One Persen Of People

Renita Sylvia
Chapter #15

Mengakhiri dalam satu babak

“Ayah saya sakit, Pak. Jadi saya harus merawat beliau di rumah sakit.”

“Tapi kan kamu bisa meminta tolong orang lain selagi ijin cuti kamu belum disetujui? Memangnya tidak ada orang lain yang bisa kamu mintai bantuan?”

“Tidak ada, Pak.”

“Ibu kamu?”

“Saya anaknya jadi saya yang harus merawat beliau.”

“Kan bisa setelah kamu pulang kerja?”

“Tidak bisa Pak.”

“Yasudah… itu memang hak kamu. Tapi saya terpaksa kasih kamu SP-1. Dengan peringatan ini saya berharap selanjutnya kamu bisa mengikuti prosedur kantor jika ingin libur atau cuti. Jangan samakan dengan sekolah dimana kamu bisa libur tanpa keterangan.”

“Baik, Pak.”

“Cukup itu saja. kamu boleh kembali berkerja.”

“Terima kasih, Pak.”

Prinsipku jelas, aku tidak akan menghindar dari hukuman jika aku memang melakukan kesalahan. Tetapi jika itu bukan kesalahanku maka aku akan memperjuangkannya. Karena itu aku tidak berusaha membela diriku atau setidaknya mengatakan yang sebenarnya saat dipanggil HRD di hari pertama masuk setelah pengajuan cutiku. Aku melebihkan beberapa hari dari yang disetujui HRD. Dan meskipun alasanku cukup jelas tetapi apa yang kulakukan memang tidak bisa dibenarkan. Aku menunggu ayah hingga dinyatakan sembuh dan bisa pulang, tetapi aku juga menundah waktu karena aku tidak siap kembali berkerja.
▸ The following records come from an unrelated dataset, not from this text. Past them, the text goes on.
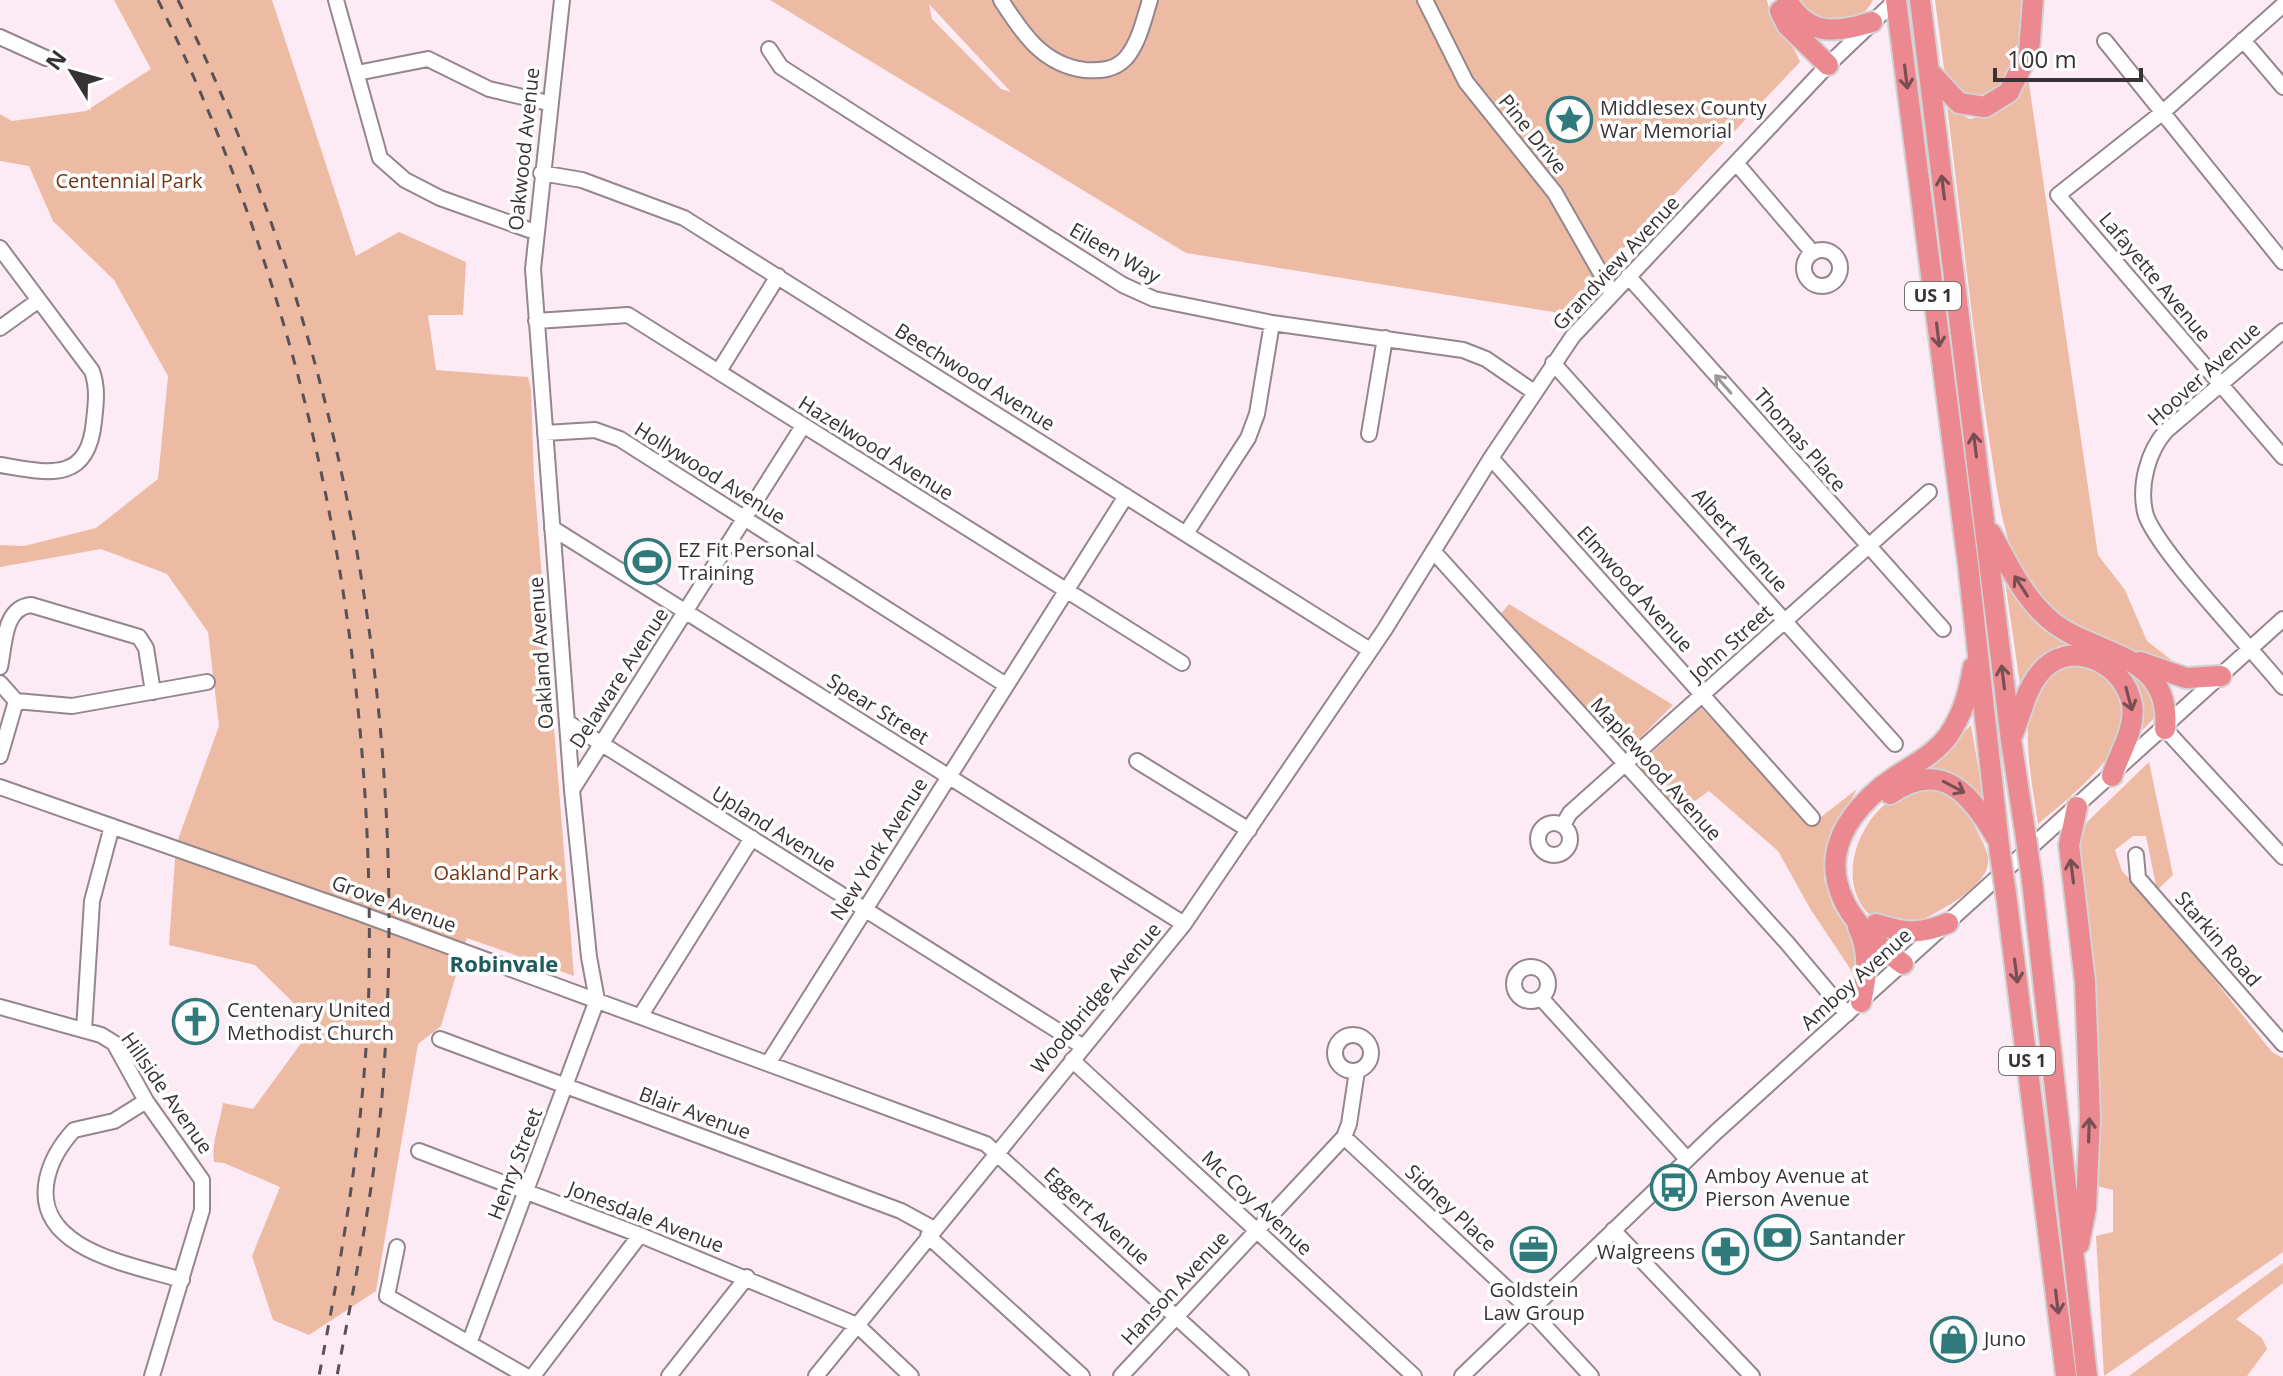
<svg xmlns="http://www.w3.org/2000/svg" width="2283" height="1376" viewBox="0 0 2283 1376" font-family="'Open Sans',sans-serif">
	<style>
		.green { fill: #edbba4; fill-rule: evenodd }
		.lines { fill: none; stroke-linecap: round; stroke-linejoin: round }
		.minor-casing { stroke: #95868d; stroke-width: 18 }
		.highway-casing { stroke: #d3d2d3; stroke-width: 24 }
		.minor { stroke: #fff; stroke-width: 14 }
		.highway { stroke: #ec888f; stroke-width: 20 }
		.rail { stroke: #595155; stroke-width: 3; stroke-dasharray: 10 10; stroke-linecap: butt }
		.highway-bridge-casing { stroke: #d3d2d3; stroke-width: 24; stroke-linecap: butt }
		.highway-bridge { stroke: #ec888f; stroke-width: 20 }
		.oneway { stroke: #785054 }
		.oneway2 { stroke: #9c989a }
		.labels { text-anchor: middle; stroke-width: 7; stroke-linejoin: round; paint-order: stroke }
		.shield { fill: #fefefe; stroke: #746f71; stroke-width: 2 }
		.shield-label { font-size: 18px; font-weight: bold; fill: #393235 }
		.poi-label { font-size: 20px; fill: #393235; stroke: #fefefe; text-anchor: start }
		.street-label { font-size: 20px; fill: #393235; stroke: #fefefe }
		.park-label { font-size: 20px; fill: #763513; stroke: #fefefe }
		.neighbourhood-label { font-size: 22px; font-weight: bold; fill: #205b5c; stroke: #fefefe }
	</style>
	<rect width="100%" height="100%" fill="#fcebf4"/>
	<path class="green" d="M114 0H272L356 256 399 232 466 262 463 315H428L436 370 528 377 531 389 534 479 574 976 467 938 441 1026 418 1044 376 1291 309 1335 273 1320 252 1256 280 1187 224 1163 214 1162C211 1143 220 1123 223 1103L253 1109 315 1024 255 965 169 945 176 845 219 726 208 632 167 574 101 549 0 567V545L24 546 96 528 158 479 168 376 114 280 53 221 29 166 0 161V114L12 121 86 111 151 69Z
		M770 0H1767C1774 32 1790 34 1800 62L1586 288 1566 314 1186 253ZM929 4 1011 92 1001 89 932 19Z
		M1798 0H1873C1858 30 1812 33 1798 0Z
		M1935 0H2027L2029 22 2012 75 1985 104 1960 96 1946 83Z
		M2028 77 2098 555 2125 590 2147 641 2184 670C2130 653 2060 635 2028 584 2001 541 1997 486 1989 438 1972 328 1961 217 1947 106L1970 119 1997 113Z
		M2003 567 2087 650 2049 655 2020 684Z
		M1509 604 1673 705 1625 753 1499 616Z
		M2108 658C2138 673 2149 680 2158 714L2133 740Z
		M2067 662 2104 672C2110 680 2118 688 2122 697 2142 744 2068 798 2038 824 2033 786 2014 705 2046 675 2051 670 2060 666 2067 662Z
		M1701 708 1812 824 1857 789 1829 840 1824 879 1833 907 1854 940 1857 979 1811 910 1778 851 1709 791 1678 813 1635 768Z
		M1971 725 1985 808 1907 777 1948 749Z
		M2149 762 2173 875 2157 890 2146 836H2133L2115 850 2122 871 2154 904 2272 1052 2283 1058V1252L2104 1376 2096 1236 2113 1232V1190L2097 1186 2078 846 2087 822Z
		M1932 787C1953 793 1966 807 1975 827 1980 837 1989 851 1988 862 1987 890 1927 918 1904 928 1890 924 1874 921 1865 910 1836 874 1862 812 1901 794 1910 790 1922 789 1932 787Z
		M2283 1263V1283L2236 1319 2262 1338 2267 1349 2247 1376H2129Z"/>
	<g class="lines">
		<defs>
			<path id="minor" d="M336 0 380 158 405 180 440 198 535 232
				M1001 0C1022 33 1043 65 1085 70 1101 71 1115 70 1126 58 1139 43 1144 19 1150 0
				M1425 0 1466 82 1555 193 1612 293
				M2283 5 2163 112 2058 195 2283 457
				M0 37 46 58
				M2243 40 2283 87
				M2105 41 2283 262
				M769 49 781 67 1123 285 1154 299 1272 323 1463 350 1486 359 1534 392
				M357 73 428 59 489 89 548 103
				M1737 164 1813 253
				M541 173 582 180 684 218 1370 650
				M0 248 92 371C98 388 96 403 94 421 88 484 48 473 0 465
				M1804 268a18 18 0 1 1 36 0a18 18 0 1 1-36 0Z
				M1628 276 1943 629
				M536 321 628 315 1182 663
				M0 328 39 300
				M2283 331 2166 431C2148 451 2139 485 2145 512 2152 545 2256 653 2283 687
				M1553 363 1895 744
				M719 371 778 276
				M545 433 595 430 620 439 1006 685
				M1369 434 1385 338
				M1491 458 1812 818
				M552 528 1184 924
				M1187 532 1248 438 1257 414 1272 323
				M1434 552 1788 944 1847 1014
				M0 667C5 645 3 608 31 605L139 637 146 648 153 692
				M0 683 16 701
				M567 722 1082 1046
				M2165 729 2283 857
				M0 756 16 701 72 706 207 682
				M1137 761 1249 830
				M0 787 356 912 986 1144 1241 1376
				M572 790 803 426
				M1538 839a16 16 0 1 1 32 0a16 16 0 1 1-32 0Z
				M1563 825 1570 813 1929 492
				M2136 855 2138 878 2283 1044
				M1514 984a17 17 0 1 1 34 0a17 17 0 1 1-34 0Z
				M1541 998 1687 1159
				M0 1007 101 1035 114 1043 146 1101 202 1180V1210L152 1376
				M641 1015 752 838
				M84 1030 92 901 112 826
				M1335 1053a18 18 0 1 1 36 0a18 18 0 1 1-36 0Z
				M440 1039 901 1211 934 1229
				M1072 1060 1414 1376
				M769 1062 1126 496
				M146 1101 114 1121 74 1130C61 1144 51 1160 47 1179 32 1250 133 1265 182 1280
				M1344 1137 1530 1310 1591 1376
				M419 1151 640 1235 857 1325 911 1376
				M1613 1230 1752 1376
				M928 1236 1082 1376
				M397 1247 387 1296 526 1376
				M470 1341 597 1000 589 957 572 790 533 269 562 0
				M533 1376 640 1235
				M669 1376 747 1277
				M816 1376 1184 924 1385 629 1491 458 1573 336 1828 65 1896 0
				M1121 1376 1344 1137 1349 1124 1357 1071
				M1462 1376 1716 1132 2283 619"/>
			<path id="highway" d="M1787 0C1808 37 1837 33 1872 22
				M1896 0 1968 564 2000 854
				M1920 0 2011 740 2026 838
				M1780 11 1787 25 1828 65
				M1929 71 1959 103 1985 107 2009 92 2029 52 2033 0
				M1991 533C2008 564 2023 597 2050 620 2094 657 2172 651 2165 729
				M2140 662 2186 678 2221 676
				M2012 736C2021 716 2025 691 2039 674 2068 636 2125 662 2132 705 2136 729 2119 753 2112 776
				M1890 794C1942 758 1970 794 1996 837
				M2077 807 2069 845 2085 982 2090 1117 2086 1208 2079 1244
				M2032 880 2087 1376
				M2006 894 2066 1376
				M1876 924C1904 933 1920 935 1948 923
				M1858 927C1870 951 1867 976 1861 1002
				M1903 964C1834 915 1804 852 1880 788 1901 770 1931 759 1948 736 1963 714 1969 692 1973 667"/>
		</defs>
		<use href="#minor" class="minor-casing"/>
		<use href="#highway" class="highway-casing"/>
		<use href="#minor" class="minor"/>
		<use href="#highway" class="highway"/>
		<path class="rail" d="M158 0C309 309 375 639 369 982 366 1115 344 1246 319 1376
			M178 0C340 330 409 701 384 1068 378 1172 356 1274 337 1376"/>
		<defs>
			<path id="highway-bridge" d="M2026 838 2032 880
				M2000 854 2006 894"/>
		</defs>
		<use href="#highway-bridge" class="highway-bridge-casing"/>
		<use href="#highway-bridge" class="highway-bridge"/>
	</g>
	<defs><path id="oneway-shaft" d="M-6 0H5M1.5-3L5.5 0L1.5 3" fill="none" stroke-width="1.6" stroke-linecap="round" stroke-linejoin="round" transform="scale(2)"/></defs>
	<g class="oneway">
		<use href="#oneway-shaft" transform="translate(1906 77) rotate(83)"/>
		<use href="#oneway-shaft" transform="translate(1943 187) rotate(-97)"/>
		<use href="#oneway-shaft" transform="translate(1938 335) rotate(83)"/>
		<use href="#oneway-shaft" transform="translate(1975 445) rotate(-97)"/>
		<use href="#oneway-shaft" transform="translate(2021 586) rotate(-123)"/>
		<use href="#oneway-shaft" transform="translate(2003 677) rotate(-97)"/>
		<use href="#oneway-shaft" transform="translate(2129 699) rotate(75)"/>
		<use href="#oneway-shaft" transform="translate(1954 787) rotate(28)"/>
		<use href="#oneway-shaft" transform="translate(2072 871) rotate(-97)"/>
		<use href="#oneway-shaft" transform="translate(2016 971) rotate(83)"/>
		<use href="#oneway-shaft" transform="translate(2089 1130) rotate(-88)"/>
		<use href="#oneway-shaft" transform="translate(2057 1302) rotate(83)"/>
	</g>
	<use class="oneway2" href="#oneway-shaft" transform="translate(1723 384) rotate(-131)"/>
	<defs>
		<symbol id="sight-ring" viewBox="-11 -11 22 22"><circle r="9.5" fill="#fefefe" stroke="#307a7b" stroke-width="1.5"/><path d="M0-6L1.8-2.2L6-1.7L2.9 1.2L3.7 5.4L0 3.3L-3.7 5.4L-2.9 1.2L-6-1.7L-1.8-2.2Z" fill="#307a7b"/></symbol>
		<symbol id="stadium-ring" viewBox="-11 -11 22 22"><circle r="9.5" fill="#fefefe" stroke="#307a7b" stroke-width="1.5"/><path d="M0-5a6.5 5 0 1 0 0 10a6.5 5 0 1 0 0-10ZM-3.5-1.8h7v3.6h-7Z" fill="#307a7b"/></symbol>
		<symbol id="church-ring" viewBox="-11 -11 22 22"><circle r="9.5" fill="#fefefe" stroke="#307a7b" stroke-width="1.5"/><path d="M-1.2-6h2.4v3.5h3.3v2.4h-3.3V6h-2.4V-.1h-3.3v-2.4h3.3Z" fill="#307a7b"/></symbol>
		<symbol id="bus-ring" viewBox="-11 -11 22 22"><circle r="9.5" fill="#fefefe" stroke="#307a7b" stroke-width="1.5"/><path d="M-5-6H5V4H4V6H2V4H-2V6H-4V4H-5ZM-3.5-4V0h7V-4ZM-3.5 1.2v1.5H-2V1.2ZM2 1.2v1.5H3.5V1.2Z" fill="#307a7b"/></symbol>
		<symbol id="bank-ring" viewBox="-11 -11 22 22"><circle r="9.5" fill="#fefefe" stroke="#307a7b" stroke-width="1.5"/><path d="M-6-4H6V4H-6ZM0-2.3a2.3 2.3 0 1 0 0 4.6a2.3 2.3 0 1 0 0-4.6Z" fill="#307a7b"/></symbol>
		<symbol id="office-ring" viewBox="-11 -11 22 22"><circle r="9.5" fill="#fefefe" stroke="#307a7b" stroke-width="1.5"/><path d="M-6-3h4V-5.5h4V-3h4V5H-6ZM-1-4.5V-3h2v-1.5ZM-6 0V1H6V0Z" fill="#307a7b"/></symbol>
		<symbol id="pharmacy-ring" viewBox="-11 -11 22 22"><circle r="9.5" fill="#fefefe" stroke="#307a7b" stroke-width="1.5"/><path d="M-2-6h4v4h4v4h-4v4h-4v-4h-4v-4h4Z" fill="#307a7b"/></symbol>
		<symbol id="shop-ring" viewBox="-11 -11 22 22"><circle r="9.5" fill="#fefefe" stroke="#307a7b" stroke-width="1.5"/><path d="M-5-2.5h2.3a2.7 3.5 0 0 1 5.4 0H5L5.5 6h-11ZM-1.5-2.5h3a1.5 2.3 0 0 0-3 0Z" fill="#307a7b"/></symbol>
	</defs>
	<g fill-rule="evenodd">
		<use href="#sight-ring" x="1544" y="94" width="51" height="51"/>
		<use href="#stadium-ring" x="622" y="536" width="51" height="51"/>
		<use href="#church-ring" x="170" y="996" width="51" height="51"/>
		<use href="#bus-ring" x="1648" y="1162" width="51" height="51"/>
		<use href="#bank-ring" x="1752" y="1212" width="51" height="51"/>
		<use href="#office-ring" x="1508" y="1224" width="51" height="51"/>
		<use href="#pharmacy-ring" x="1700" y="1226" width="51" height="51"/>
		<use href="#shop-ring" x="1928" y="1314" width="51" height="51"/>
	</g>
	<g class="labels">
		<g class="shield">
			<rect x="1905" y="282" width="56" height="28" rx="6"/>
			<rect x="1999" y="1047" width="56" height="28" rx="6"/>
		</g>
		<g class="shield-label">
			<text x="1933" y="302">US 1</text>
			<text x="2027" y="1067">US 1</text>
		</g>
		<g class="poi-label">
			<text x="1600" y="115">Middlesex County<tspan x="1600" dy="23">War Memorial</tspan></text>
			<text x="678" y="557">EZ Fit Personal<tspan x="678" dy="23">Training</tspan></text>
			<text x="227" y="1017">Centenary United<tspan x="227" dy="23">Methodist Church</tspan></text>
			<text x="1705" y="1183">Amboy Avenue at<tspan x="1705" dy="23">Pierson Avenue</tspan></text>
			<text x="1809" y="1245">Santander</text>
			<text x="1695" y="1259" text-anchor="end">Walgreens</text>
			<text x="1534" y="1297" text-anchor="middle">Goldstein<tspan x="1534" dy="23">Law Group</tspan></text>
			<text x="1984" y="1346">Juno</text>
		</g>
		<g class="street-label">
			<text transform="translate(1533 134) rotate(51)" y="7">Pine Drive</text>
			<text transform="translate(524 149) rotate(-84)" y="7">Oakwood Avenue</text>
			<text transform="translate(1115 253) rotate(30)" y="7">Eileen Way</text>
			<text transform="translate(1616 263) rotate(-47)" y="7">Grandview Avenue</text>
			<text transform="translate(2155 277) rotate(50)" y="7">Lafayette Avenue</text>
			<text transform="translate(2204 374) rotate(-42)" y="7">Hoover Avenue</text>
			<text transform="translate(975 377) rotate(32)" y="7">Beechwood Avenue</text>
			<text transform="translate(1800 440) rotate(49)" y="7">Thomas Place</text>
			<text transform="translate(876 448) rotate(32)" y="7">Hazelwood Avenue</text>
			<text transform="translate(710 473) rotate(32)" y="7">Hollywood Avenue</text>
			<text transform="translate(1740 540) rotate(48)" y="7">Albert Avenue</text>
			<text transform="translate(1635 589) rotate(48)" y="7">Elmwood Avenue</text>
			<text transform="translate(1731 643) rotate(-42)" y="7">John Street</text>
			<text transform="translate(541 653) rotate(-94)" y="7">Oakland Avenue</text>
			<text transform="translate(619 678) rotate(-57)" y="7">Delaware Avenue</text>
			<text transform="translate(878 709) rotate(32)" y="7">Spear Street</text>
			<text transform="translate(1656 769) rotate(48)" y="7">Maplewood Avenue</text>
			<text transform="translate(774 829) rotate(32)" y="7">Upland Avenue</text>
			<text transform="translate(879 849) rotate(-58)" y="7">New York Avenue</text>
			<text transform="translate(394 904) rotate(20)" y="7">Grove Avenue</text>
			<text transform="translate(2218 939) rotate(49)" y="7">Starkin Road</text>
			<text transform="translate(1856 979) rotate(-42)" y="7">Amboy Avenue</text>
			<text transform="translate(1096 998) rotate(-50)" y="7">Woodbridge Avenue</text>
			<text transform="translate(167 1093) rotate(55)" y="7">Hillside Avenue</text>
			<text transform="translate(695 1113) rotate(20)" y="7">Blair Avenue</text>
			<text transform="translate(515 1164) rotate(-69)" y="7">Henry Street</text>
			<text transform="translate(1257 1203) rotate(43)" y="7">Mc Coy Avenue</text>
			<text transform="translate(1451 1208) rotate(43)" y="7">Sidney Place</text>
			<text transform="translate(1097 1216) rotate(42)" y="7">Eggert Avenue</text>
			<text transform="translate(646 1217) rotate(21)" y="7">Jonesdale Avenue</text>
			<text transform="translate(1175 1288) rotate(-47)" y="7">Hanson Avenue</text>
		</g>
		<g class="park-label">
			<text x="129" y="188">Centennial Park</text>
			<text x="496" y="880">Oakland Park</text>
		</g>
		<g class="neighbourhood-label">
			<text x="504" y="972">Robinvale</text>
		</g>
	</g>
	<g transform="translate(72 72) rotate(307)" stroke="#fefefe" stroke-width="6" paint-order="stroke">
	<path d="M0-6L14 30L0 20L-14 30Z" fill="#393235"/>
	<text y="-12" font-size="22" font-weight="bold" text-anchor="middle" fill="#393235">N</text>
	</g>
	<path d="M1995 68v12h146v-12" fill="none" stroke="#393235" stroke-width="4"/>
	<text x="2007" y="68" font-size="24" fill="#393235" stroke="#fefefe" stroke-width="6" paint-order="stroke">100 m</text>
</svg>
Hidup yang penuh dengan resiko. Setiap hari tidak pernah ada hari yang pasti. Lahir dengan keraguan bahwa hari esok yang lebih baik akan benar-benar ada. Sekalipun ini hari terakhir tetapi langkah kakiku terus berjalan. Karena akhir dan awal hanya keputusan yang kuambil. Sementara waktu dan orang-orang di sekitarku juga tidak akan terpengaruh. Ketika seseorang memutuskan seketika itu dia menghadapi sebuah resiko kehidupan.

Tapi seperti bom, air mataku dapat meledak sewaktu-waktu. Sekalipun kemarin, sehari yang lalu, beberapa jam lalu, satu menit yang lalu, satu detik yang lalu atau sepersekon detik yang lalu bibirku masih tersenyum atau tertawa, saat ingin menangis aku tetap menangis. Seandainya orang lain tahu apa yang telah aku tahan di dalam dada, semua yang aku ketahui dan tidak diketahui orang lain, semua yang telah aku lalui untuk bertahan. Apakah mereka masih akan meragukan luka yang kurasakan atau mereka justru lebih tenggelam dariku.

“Mau ngajuin cuti ya, Mas?”

“Iya, Mbak”

“Cie… yang mau nikah auranya cerah banget!”